How reading imaging exams on a mobile device affects accuracy

Time is brain, as the famous saying goes, when treating acute stroke patients. And radiologists can often save time for those patients by reading their imaging studies on mobile devices—smartphones or laptop computers, for instance—instead of a traditional workstation.

But does interpreting examinations on such devices impact diagnostic accuracy? Researchers addressed that very question, sharing their findings in the Journal of the American College of Radiology.

“The objective of this study was to assess the accuracy of the interpretations made with these devices,” wrote Antonio J. Salazar, PhD, University of Los Andes in Bogotá, Columbia, and colleagues. “We hypothesized that they have equivalent accuracy to medical workstations for head CT interpretations in acute stroke patients.”

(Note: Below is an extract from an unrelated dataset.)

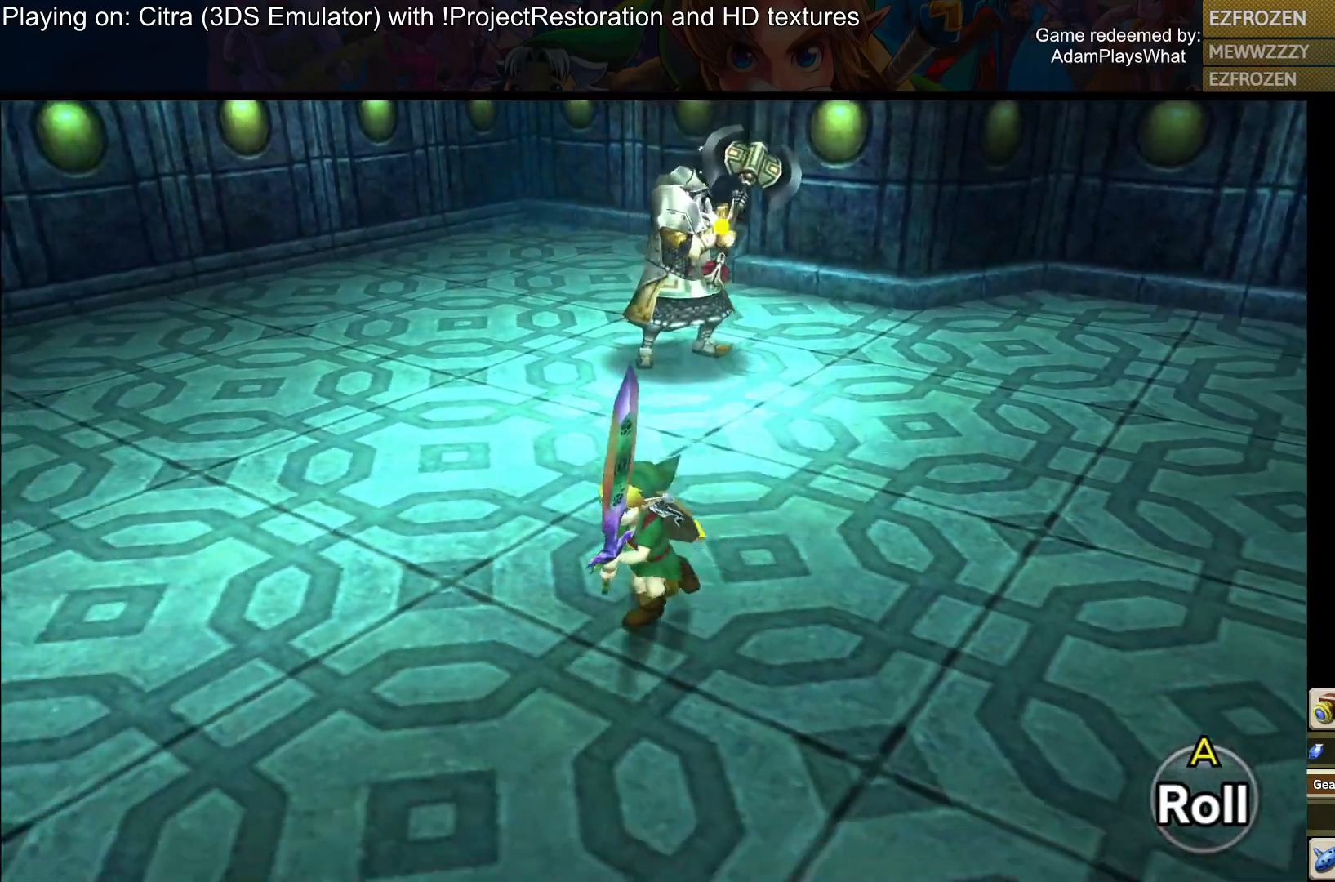
{"buttons": [], "left_stick": "up-left", "right_stick": "center", "events": [[100, "left_stick", "left"], [301, "left_stick", "up-left"]]}
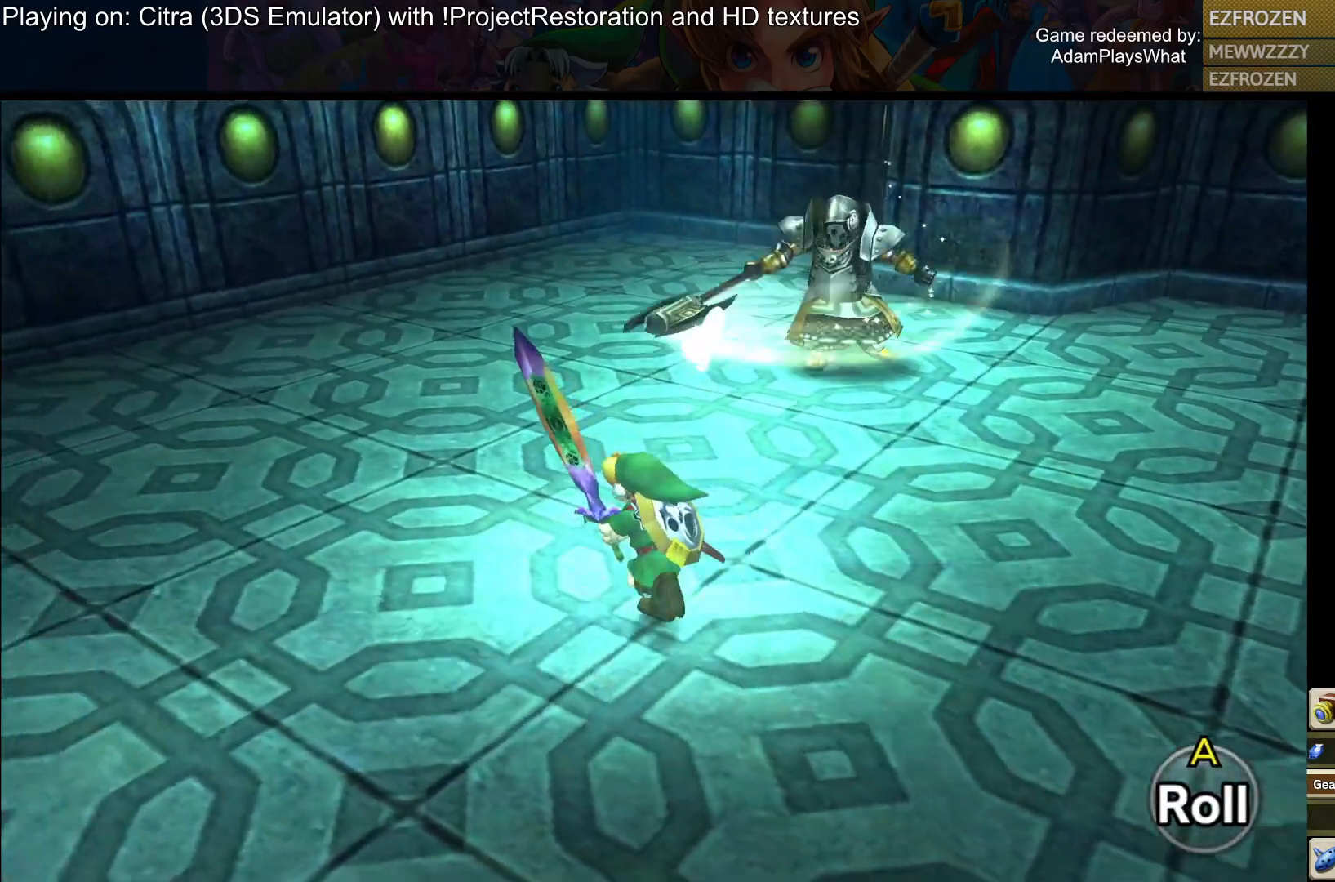
{"buttons": [], "left_stick": "up", "right_stick": "right", "events": [[183, "right_stick", "right"], [267, "left_stick", "up"]]}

The study included data from 188 acute stroke patients who underwent head CT examinations at a single hospital from 2013 to 2018. More than 47% of those patients were male, and the mean patient age was 71.3 years old. Four neuroradiologists participated, acting as observers, and a workstation including DICOM-compliant viewer software was treated as the study’s reference. A smartphone was the first mobile alternative, and a laptop computer was the second mobile alternative.

All four radiologists read all examinations using the reference method, first mobile alternative and second mobile alternative. Interpretations occurred over the course of one year, and the order of examinations was different for each participating neuroradiologist.

The ROC curves were “very similar” for all three reading systems, the authors observed, suggesting “similar observer performance with different specificities and sensitivities.”

And looking at reading times, the workstation was associated with a mean reading time of 114 seconds, smartphones had a mean reading time of 143 seconds and the laptops had a reading time of 130 seconds.

“This difference was negligible compared with a neuroradiologist’s commute time to the hospital in our city,” the authors wrote.